[R] for loop over dataframe without indices

Gabor Grothendieck ggrothendieck at myway.com
Sat Dec 20 17:02:48 CET 2003




I think I've found a problem with the by approach.  Compare:

data(iris)
by( iris, row.names(iris), function(x)x )[1:5,]

to

iris[1:5,]

It seems by has reordered the rows.

 
Date: Fri, 19 Dec 2003 21:31:50 -0500 (EST) 
From: Gabor Grothendieck <ggrothendieck at myway.com>
To: <tlumley at u.washington.edu> 
Cc: <R-help at stat.math.ethz.ch> 
Subject: Re: [R] for loop over dataframe without indices 

 
 


Thomas, Thanks for your response. Its is quite nifty. 

Pursuing your solutions,
I think the objective should be to reproduce the output from 
t.data.frame defined as below (note that I posted a proposal
to change t.data.frame to r-devel before I received your reply):

t.data.frame <- function( df ) { 
ll <- NULL
for( i in 1:nrow(df) ) ll <- append( ll, list(df[i,]) )
ll 
}

Using the first 3 rows from the iris data set as our data frame,
run the following which shows that your "by" solution works provided
we nullify out the attributes afterwards.

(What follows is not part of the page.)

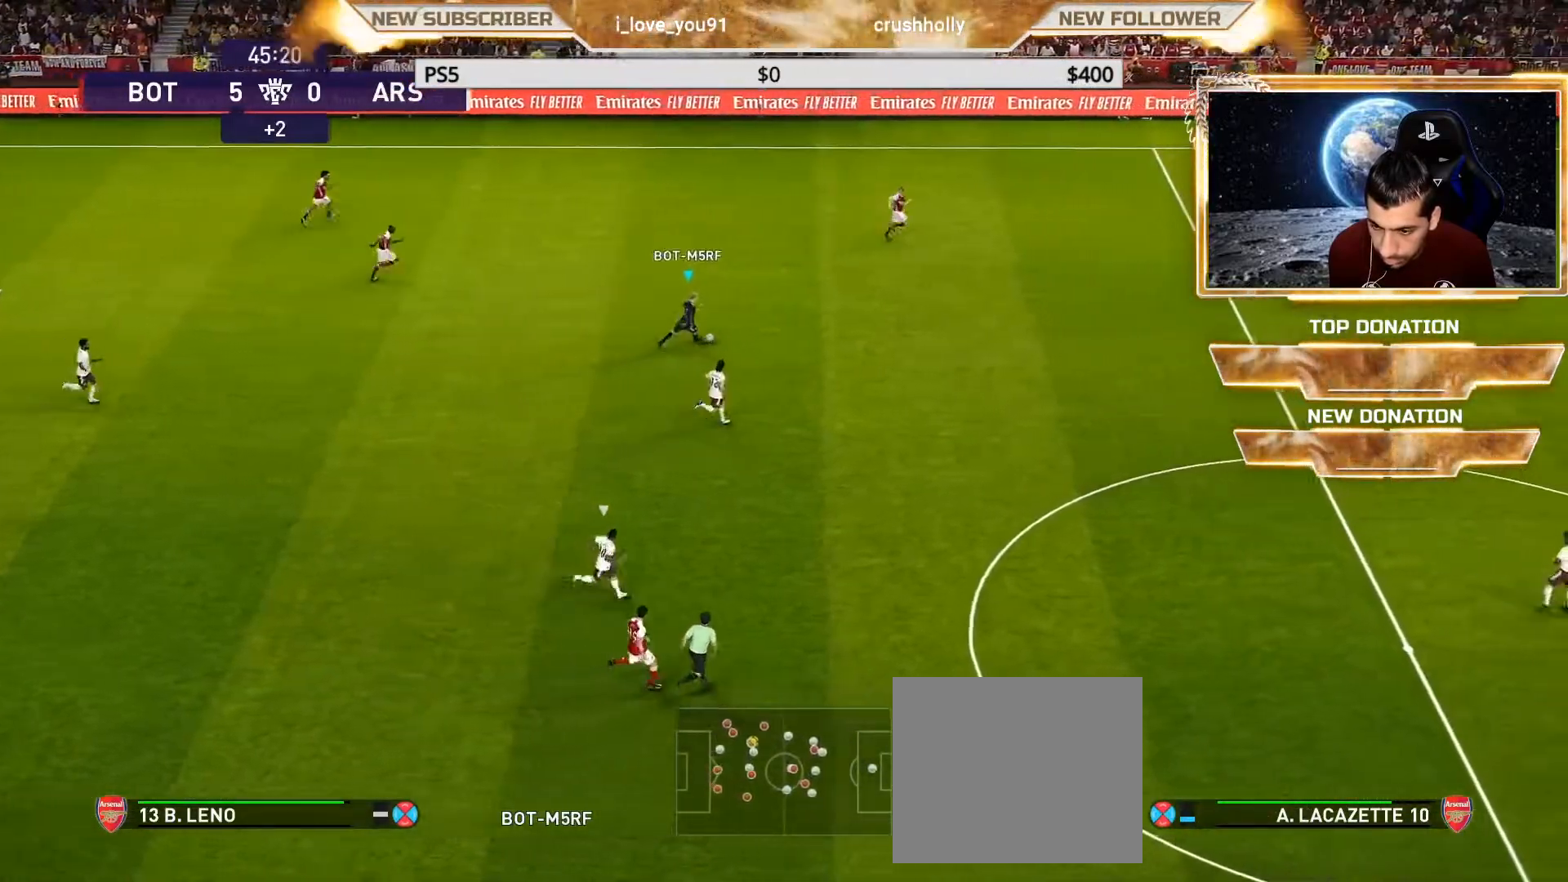
{"buttons": ["R1"], "left_stick": "right", "right_stick": "center", "events": []}
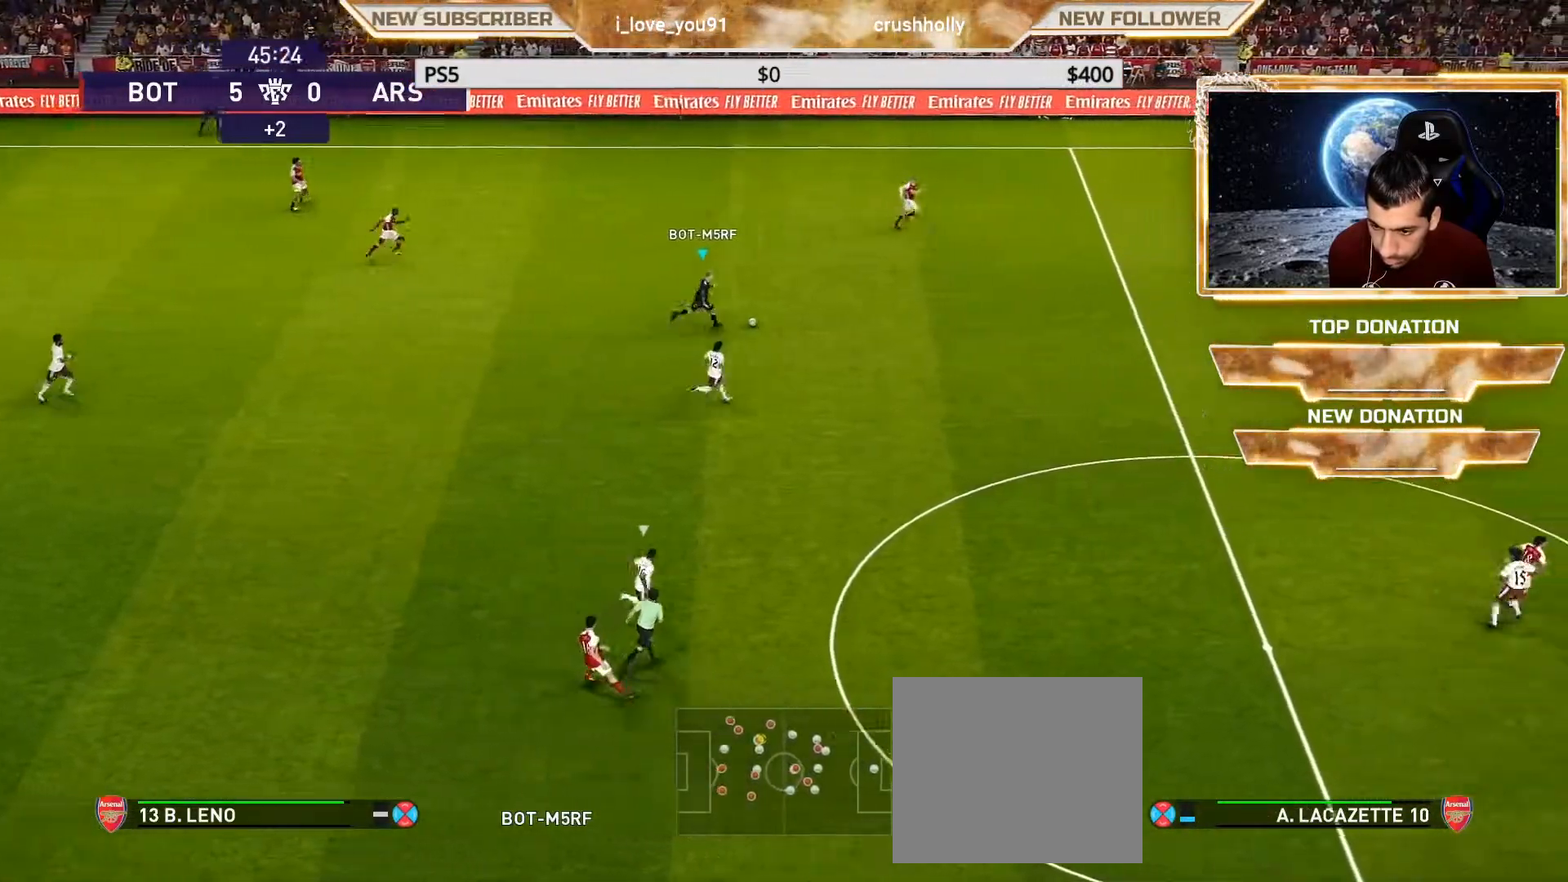
{"buttons": ["R1"], "left_stick": "right", "right_stick": "center", "events": []}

The do.call solution
does not appear to work, as required, since it turns the data 
frame into a matrix.

data(iris)
df <- iris[1:3,]

# Consider:

id <- function(x)x

# t.data.frame solution
zt <- t(df)

# by solution is good but it adds some junk attributes 
zby <- by( df, row.names(df), id )
identical(zt,zby) # FALSE

# nullifying these attributes seems to do it
zby2 <- zby
attributes(zby2) <- NULL
identical(zt,zby2) # TRUE

# do.call doesn't work right since it appears to turn the result into a matrix
str( do.call("mapply", list(id,df) ) ) # note matrix output


Here is the result of pasting the above into R 1.8.1 on Windows 2000:

> data(iris)
> df <- iris[1:3,]
> 
> # Consider:
> 
> id <- function(x)x
> 
> # t.data.frame solution
> zt <- t(df)
> 
> # by solution is good but it adds some junk attributes 
> zby <- by( df, row.names(df), id )
> identical(zt,zby)
[1] FALSE
> 
> # nullifying these attributes seems to do it
> zby2 <- zby
> attributes(zby2) <- NULL
> identical(zt,zby2)
[1] TRUE
> 
> # do.call doesn't work right since it appears to turn the result into a matrix
> str( do.call("mapply", list(id,df) ) )
num [1:3, 1:5] 5.1 4.9 4.7 3.5 3 3.2 1.4 1.4 1.3 0.2 ...
- attr(*, "dimnames")=List of 2
..$ : NULL
..$ : NULL
> 


Based on your solution I think the proposal should be changed
to:

t.data.frame <- function(df) {
z <- by( df, row.names(df), function(x)x )
attributes(z) <- NULL
z
}


---

Date: Fri, 19 Dec 2003 10:03:55 -0800 (PST) 
From: Thomas Lumley <tlumley at u.washington.edu>
To: Gabor Grothendieck <ggrothendieck at myway.com> 
Cc: <R-help at stat.math.ethz.ch> 
Subject: Re: [R] for loop over dataframe without indices 



On Fri, 19 Dec 2003, Gabor Grothendieck wrote:
>
> What I now realize is that the thing that is oddly
> missing in R is that you can't do an apply over
> the rows of a dataframe (at least not without having
> it coerced to an array and the elements coerced to
> possibly different types). The documentation does
> point this out. Its not a bug but its an omission
> that seems deserving of being addressed.
>

Since mapply() applies a function to each 'row' of a list of vectors, ou
can achieve this effect with
do.call("mapply", list(FUN,data.frame))
and also as a degenerate case of by():
by(data.frame, row.names(data.frame), FUN)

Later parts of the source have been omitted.